A finger touching a piano key. Others off the keys

Some piano beginners and intermediate learners have a tendency not to lift your fingers up from the keys. They like to be touching the keys all the time. Then, when it is time to strike a key, they strike it from where the finger is already touching, basically from the surface of the key. When I advise my students to lift there fingers, many say that they are worried that they lose the hand position. 

Let me give you an example. When you strike a nail into a piece of wood with a hammer, how do you strike it? Would you strike it from where the hammer touches the nail? Of course not. That's not possible. If you do that, you can imagine the nail is not going into the wood. To strike a nail, you have to move the hammer away from the nail first. Then, you strike it. If the nail is big and you want to put it in deeply, you probably move the hammer even farther away from the nail.

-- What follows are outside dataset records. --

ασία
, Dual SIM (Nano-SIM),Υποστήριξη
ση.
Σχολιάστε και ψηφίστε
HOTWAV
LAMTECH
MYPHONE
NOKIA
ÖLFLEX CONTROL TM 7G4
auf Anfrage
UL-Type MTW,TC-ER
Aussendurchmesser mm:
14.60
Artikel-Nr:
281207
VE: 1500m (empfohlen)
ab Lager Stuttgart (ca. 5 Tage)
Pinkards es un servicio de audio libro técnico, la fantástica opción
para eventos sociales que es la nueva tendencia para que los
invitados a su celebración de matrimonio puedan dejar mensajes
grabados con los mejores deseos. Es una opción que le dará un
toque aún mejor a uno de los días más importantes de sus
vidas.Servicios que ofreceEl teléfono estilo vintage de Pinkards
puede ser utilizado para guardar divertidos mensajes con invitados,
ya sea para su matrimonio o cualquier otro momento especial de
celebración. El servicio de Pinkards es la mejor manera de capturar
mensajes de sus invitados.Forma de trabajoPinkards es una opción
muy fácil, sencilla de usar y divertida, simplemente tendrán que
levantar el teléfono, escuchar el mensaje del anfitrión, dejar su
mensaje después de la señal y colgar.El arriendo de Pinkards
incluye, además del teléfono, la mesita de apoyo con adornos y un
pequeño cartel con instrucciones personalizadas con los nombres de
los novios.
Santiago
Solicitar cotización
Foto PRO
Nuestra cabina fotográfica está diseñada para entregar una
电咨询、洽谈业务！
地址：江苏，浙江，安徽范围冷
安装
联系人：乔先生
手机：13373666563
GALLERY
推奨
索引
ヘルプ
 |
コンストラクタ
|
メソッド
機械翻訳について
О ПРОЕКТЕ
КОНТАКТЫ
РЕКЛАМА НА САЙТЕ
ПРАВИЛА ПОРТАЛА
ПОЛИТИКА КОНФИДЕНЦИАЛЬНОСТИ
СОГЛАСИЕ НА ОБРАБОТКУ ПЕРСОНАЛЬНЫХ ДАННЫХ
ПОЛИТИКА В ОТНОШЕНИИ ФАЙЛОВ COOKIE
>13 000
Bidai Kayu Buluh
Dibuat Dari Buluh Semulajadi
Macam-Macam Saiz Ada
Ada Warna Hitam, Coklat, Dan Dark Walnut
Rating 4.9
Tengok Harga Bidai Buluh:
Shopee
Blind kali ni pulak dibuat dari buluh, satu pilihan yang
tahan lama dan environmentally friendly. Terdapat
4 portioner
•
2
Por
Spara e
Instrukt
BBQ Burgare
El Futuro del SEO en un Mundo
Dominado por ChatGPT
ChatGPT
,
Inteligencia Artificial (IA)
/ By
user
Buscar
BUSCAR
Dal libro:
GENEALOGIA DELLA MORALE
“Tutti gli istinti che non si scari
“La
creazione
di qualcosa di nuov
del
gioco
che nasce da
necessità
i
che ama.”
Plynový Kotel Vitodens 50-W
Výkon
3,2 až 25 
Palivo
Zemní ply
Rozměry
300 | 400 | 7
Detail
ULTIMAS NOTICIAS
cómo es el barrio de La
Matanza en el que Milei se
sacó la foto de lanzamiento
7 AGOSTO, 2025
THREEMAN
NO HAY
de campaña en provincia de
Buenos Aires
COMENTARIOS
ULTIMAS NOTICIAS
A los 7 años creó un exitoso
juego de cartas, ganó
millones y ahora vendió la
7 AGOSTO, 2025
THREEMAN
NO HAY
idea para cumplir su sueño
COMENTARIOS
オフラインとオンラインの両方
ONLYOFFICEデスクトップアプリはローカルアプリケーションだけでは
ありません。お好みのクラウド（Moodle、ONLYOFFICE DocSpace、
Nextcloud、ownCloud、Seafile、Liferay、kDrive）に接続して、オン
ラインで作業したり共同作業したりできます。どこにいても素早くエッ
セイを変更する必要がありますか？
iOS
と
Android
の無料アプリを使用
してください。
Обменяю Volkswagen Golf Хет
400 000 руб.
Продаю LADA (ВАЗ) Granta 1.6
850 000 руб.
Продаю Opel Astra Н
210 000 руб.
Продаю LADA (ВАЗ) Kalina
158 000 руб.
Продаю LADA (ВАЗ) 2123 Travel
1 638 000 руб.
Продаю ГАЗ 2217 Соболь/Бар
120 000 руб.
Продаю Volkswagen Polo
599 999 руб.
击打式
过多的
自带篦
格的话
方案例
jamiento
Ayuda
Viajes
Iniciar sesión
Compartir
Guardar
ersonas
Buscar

If it's a small nail that can easily go in, then, you strike it from very close to the nail. But it still needs to be off the nail a little.

The same applies to piano playing - pressing a piano key with your finger. Unless you create some kind of space between your finger and the key, you are not leveraging the space and the energy that can be created by the space. You can use that space to create all kinds of tones, loud, soft, gentle, warm, harsh, sharp, etc. So, I advise all piano players to get into the habit of lifting your fingers that are not yet striking the keys, off the surface of keys, especially before you hit the keys.

The best way to make this a habit, it's a good idea for all the fingers that you are not using at the moment to be above the black keys, not just above the white keys. I usually give a visualization like this; You can think of your fingers as either clouds or airplane flying high in the sky; The black keys are like mountains; The white keys are like a city or the ocean; Your fingers are like a passenger in the airplane looking down the mountains and city. Then, when you have to strike a key, a raindrop (your finger) will either drop on a black key or white key straight down. You don't have to press the key hard because no matter what, if you let go your finger, the gravity will pull it down. But when it is going down, you have many different choices; how high you want to drop from, how fast you want to drop, how gentle and wavy you want the drop-motion to be, and so forth. Depending on how you use the space for your finger to drop down, you can create different kinds of tones that you are looking for. This is why the space between your fingers and keys is so valuable.

Have you been afraid of lifting your fingers off the keys? Then, experiment with the use of the space between the keys and your fingers. You'll be surprised to see how the piano responds to how you use the space.